De acordo com fontes que acompanharam a oitiva, Mauro Cid respondeu a todas as perguntas, que foram muitas, sobre diversos temas que estão no inquérito, como fraude nos cartões de vacinação de Bolsonaro e familiares e a venda de joias da presidência em viagens aos Estados Unidos.
O Correio adiantou ainda na noite de ontem que Cid foi confrontado com a versão dada em depoimento pelo general Freire Gomes, ex-comandante do Exército. O ex-ajudante de ordens reforçou a existência da trama golpista para tentar invalidar o resultado das eleições e destacou que comandantes das Forças Armadas sabiam das intenções.
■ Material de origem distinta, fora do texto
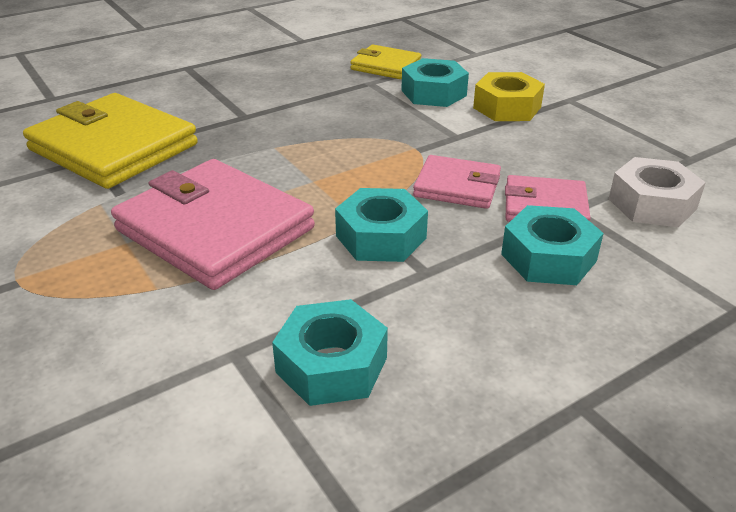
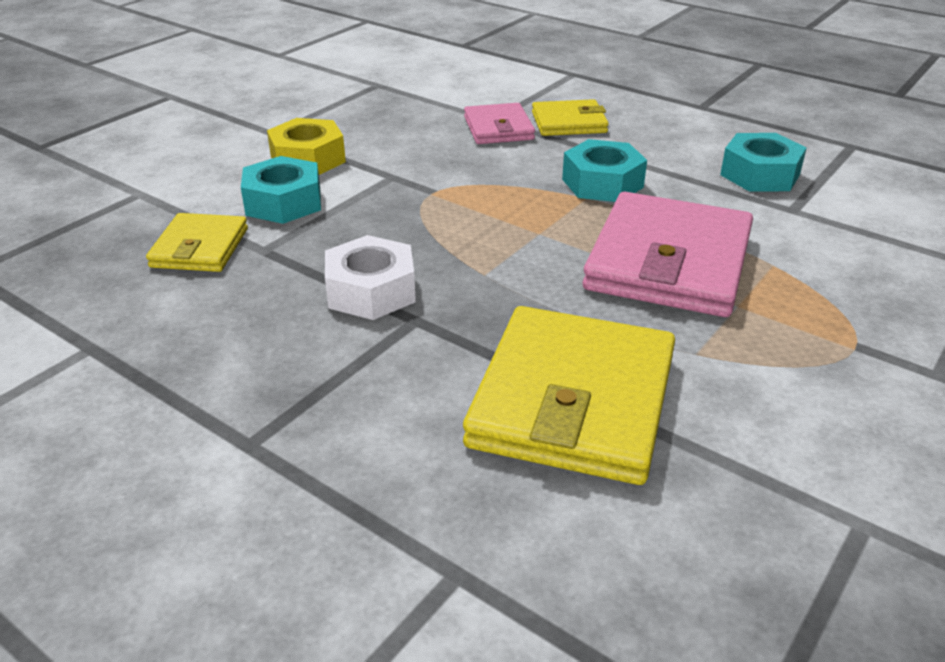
camera: 110 degrees left, 0 degrees up
pink wallet [413,155,501,209] -> none
turquoise nut [501,205,604,285] -> yellow wallet [532,99,609,136]
white nut [609,157,706,227] -> white nut moved to [325,235,416,320]

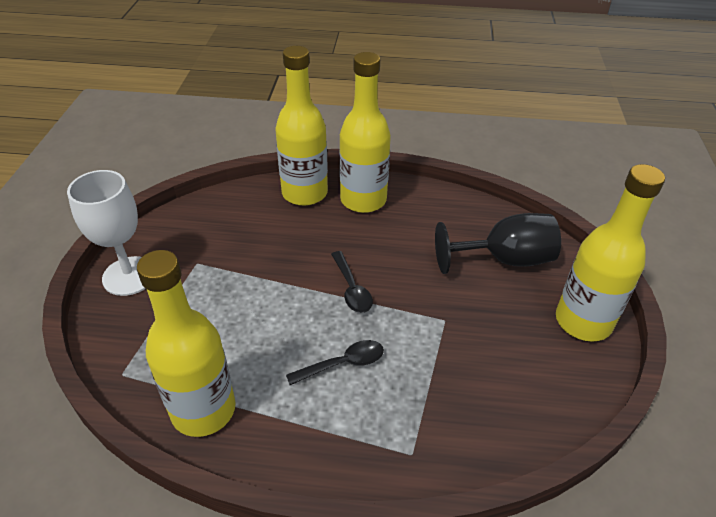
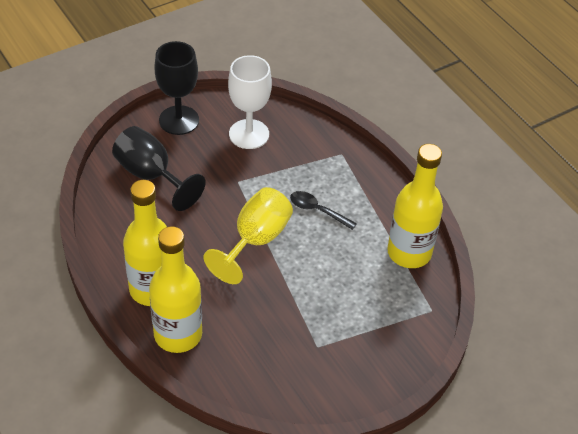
camera: 130 degrees left, 5 degrees up
white goblet [67,170,146,296] -> white goblet moved to [228,55,272,149]
black spoon [331,251,373,313] -> yellow goblet [203,187,293,284]
yellow bottle [556,164,665,342] -> black goblet [154,41,199,135]

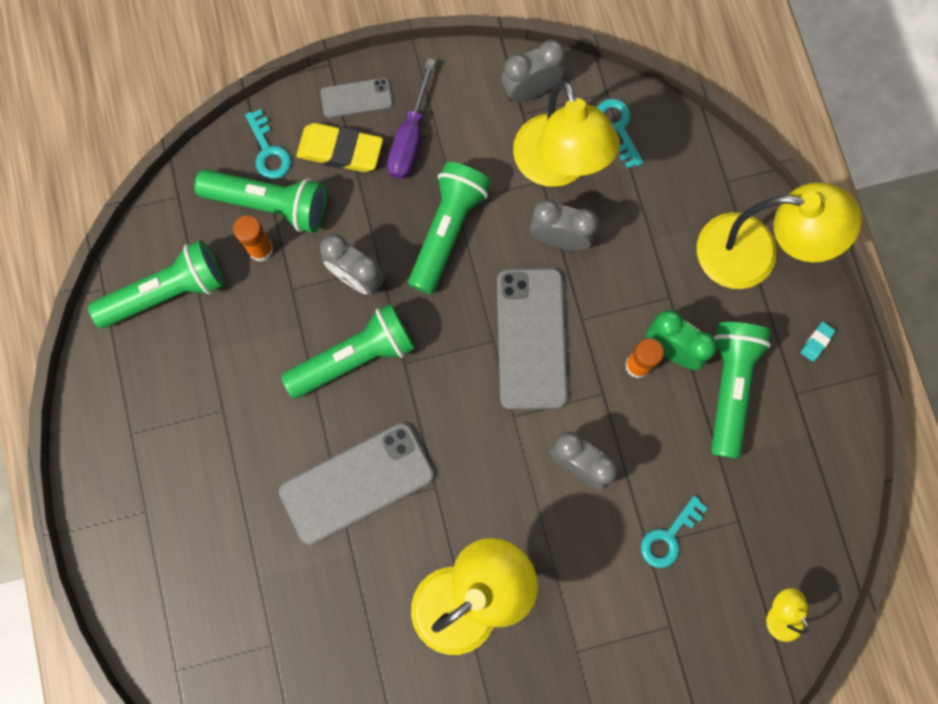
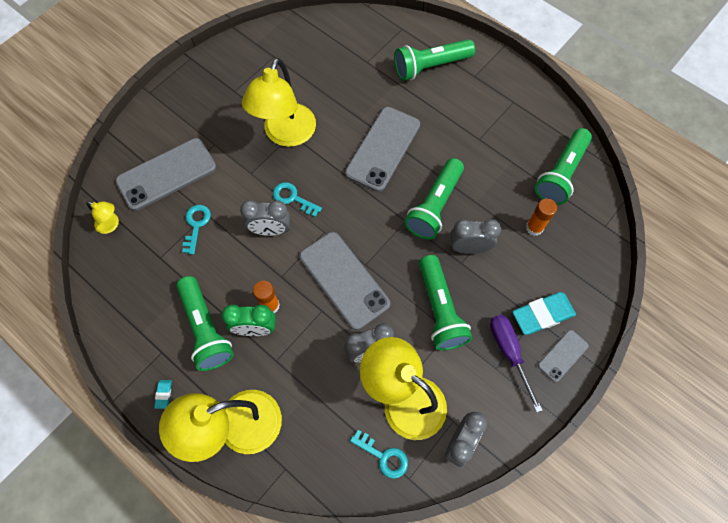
camera: 145 degrees right, 10 degrees down
green flashlight [194,170,327,233] -> green flashlight moved to [394,39,475,81]
turquoise key [245,109,291,179] -> turquoise key moved to [273,182,322,217]
yellow eraser [297,123,383,172] -> turquoise eraser [512,292,576,335]
none -> grey phone [116,138,216,211]

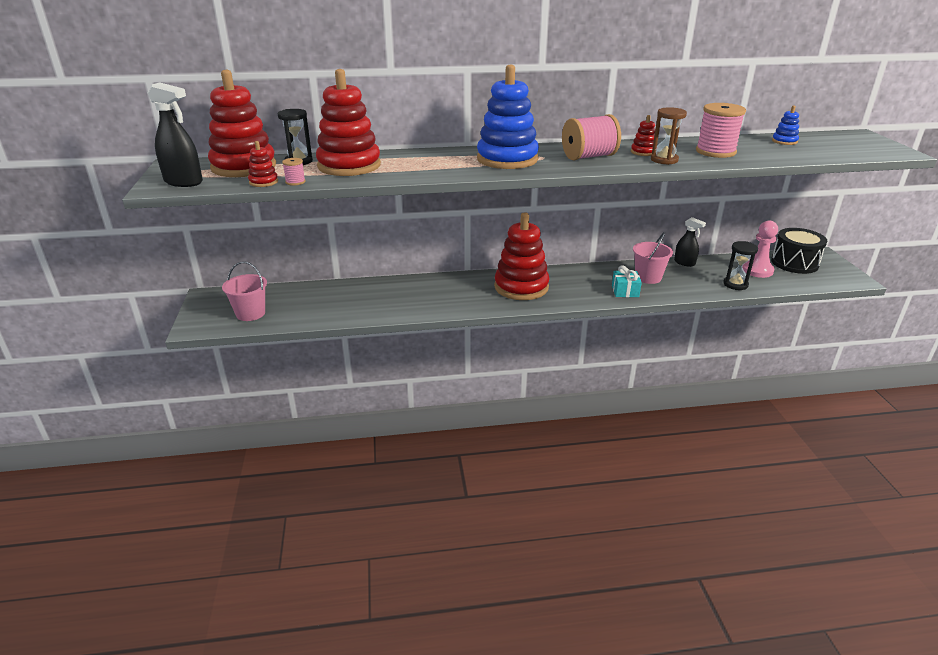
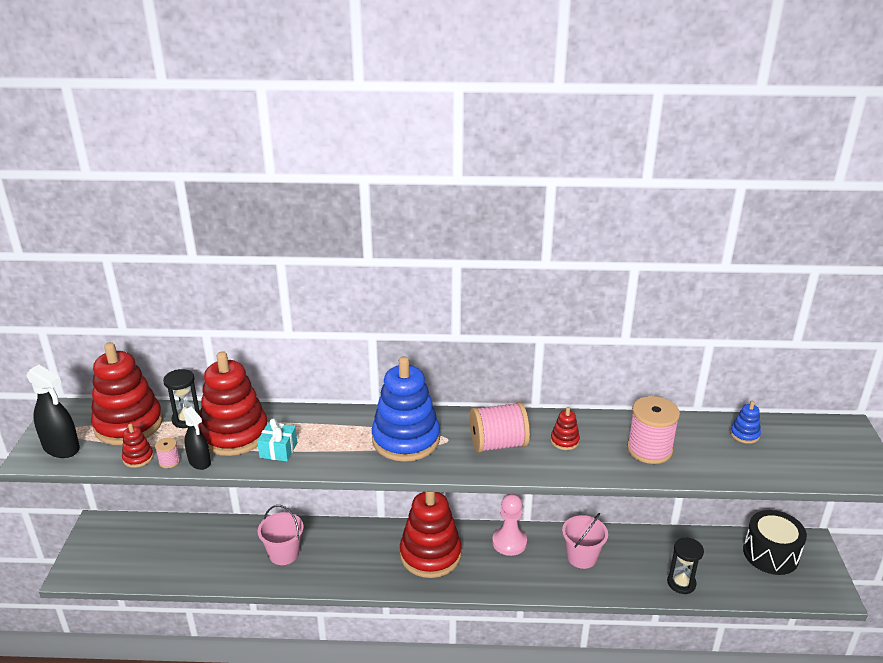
camera: 10 degrees right, 0 degrees up
pink bucket [222,261,267,321] -> pink bucket moved to [258,505,304,565]
turquoise gift [612,265,642,297] -> turquoise gift moved to [257,418,297,461]
brown hourglass [651,107,687,165] -> none
black spray bottle [674,217,706,267] -> black spray bottle moved to [183,407,211,470]
pink pawn [742,220,778,278] -> pink pawn moved to [492,494,527,556]

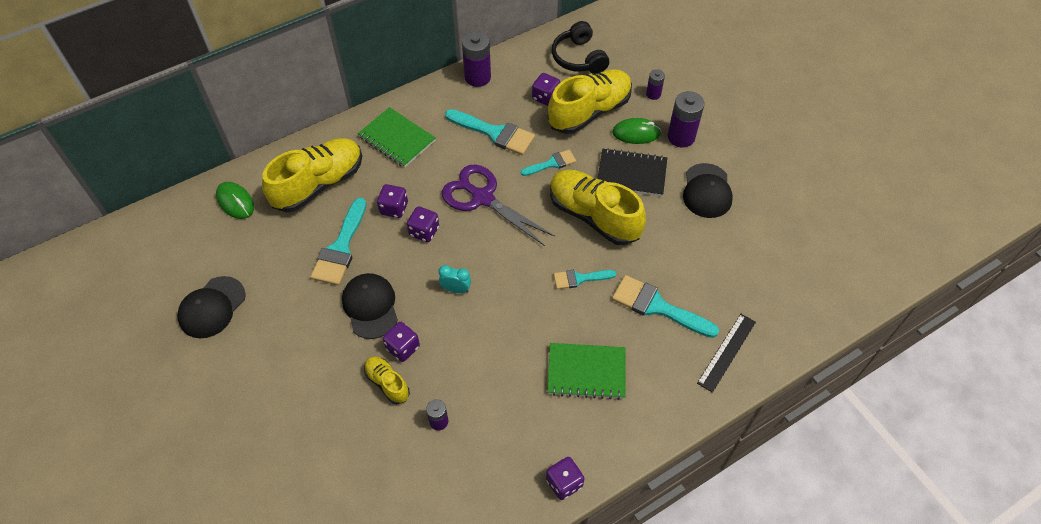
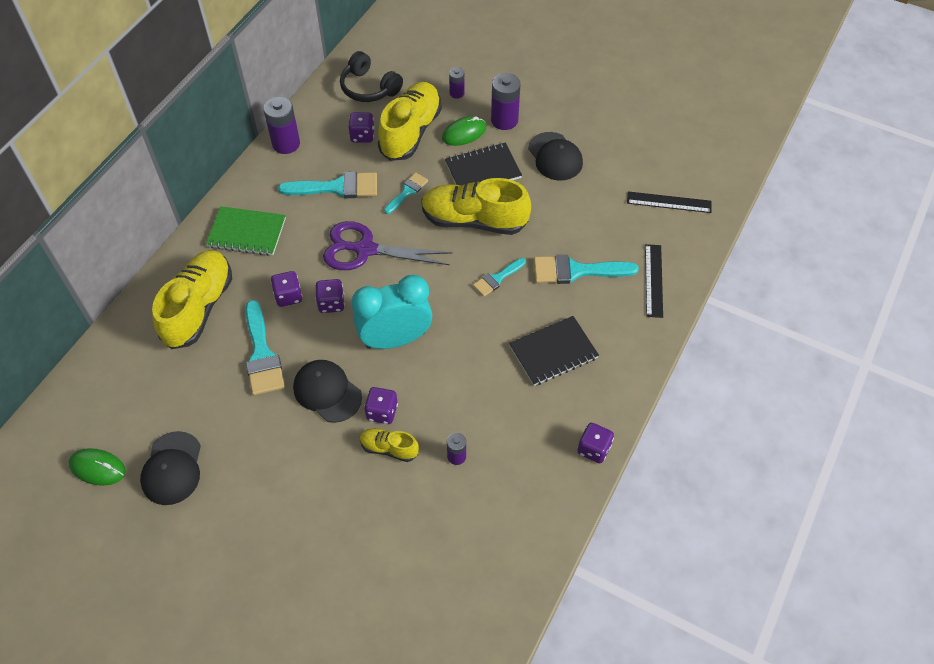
camera: 30 degrees left, 0 degrees up
green mouse [216,182,254,219] -> green mouse moved to [69,448,126,486]
turquoise clock [438,265,471,293] -> turquoise clock [352,275,433,349], size x2.37
green notebook [547,343,626,400] -> black notebook [509,316,599,386]
none -> black ruler [627,191,712,213]

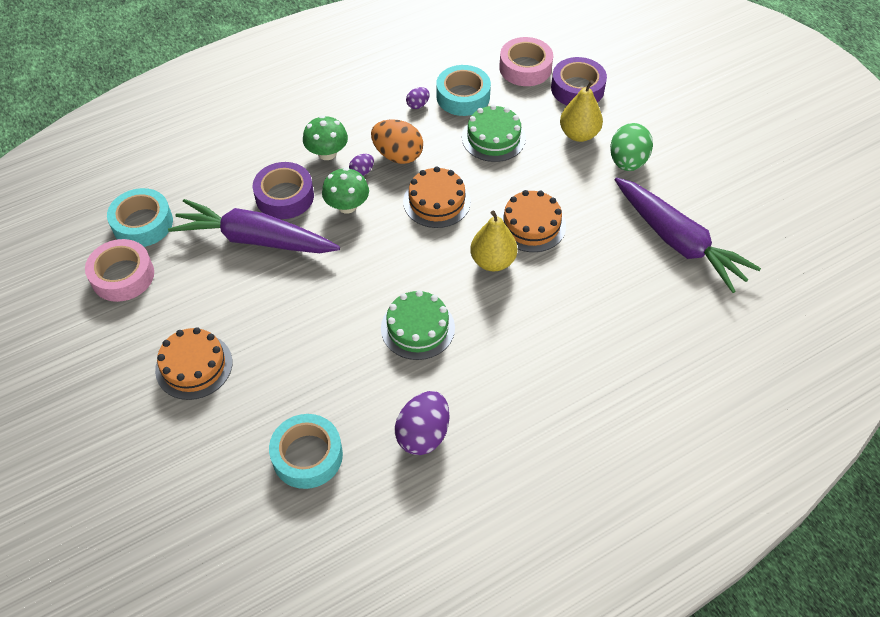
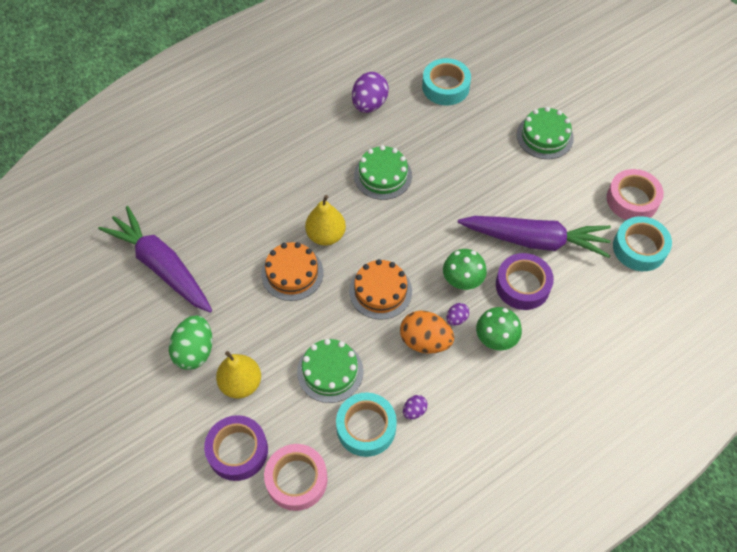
camera: 175 degrees right, 5 degrees up
orange cake [155,327,232,400] -> green cake [517,107,574,159]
As informações sobre a citação a vacinas e as joias foram publicadas pela jornalista Camila Bonfim, no g1, e confirmadas pelo Correio junto a fontes na corporação. Esse foi o sétimo depoimento de Cid, que no ano passado firmou um acordo de delação premiada.
Para que ele tenha acesso a todos os benefícios acordados, precisa fornecer detalhes e provas das declarações que está fazendo.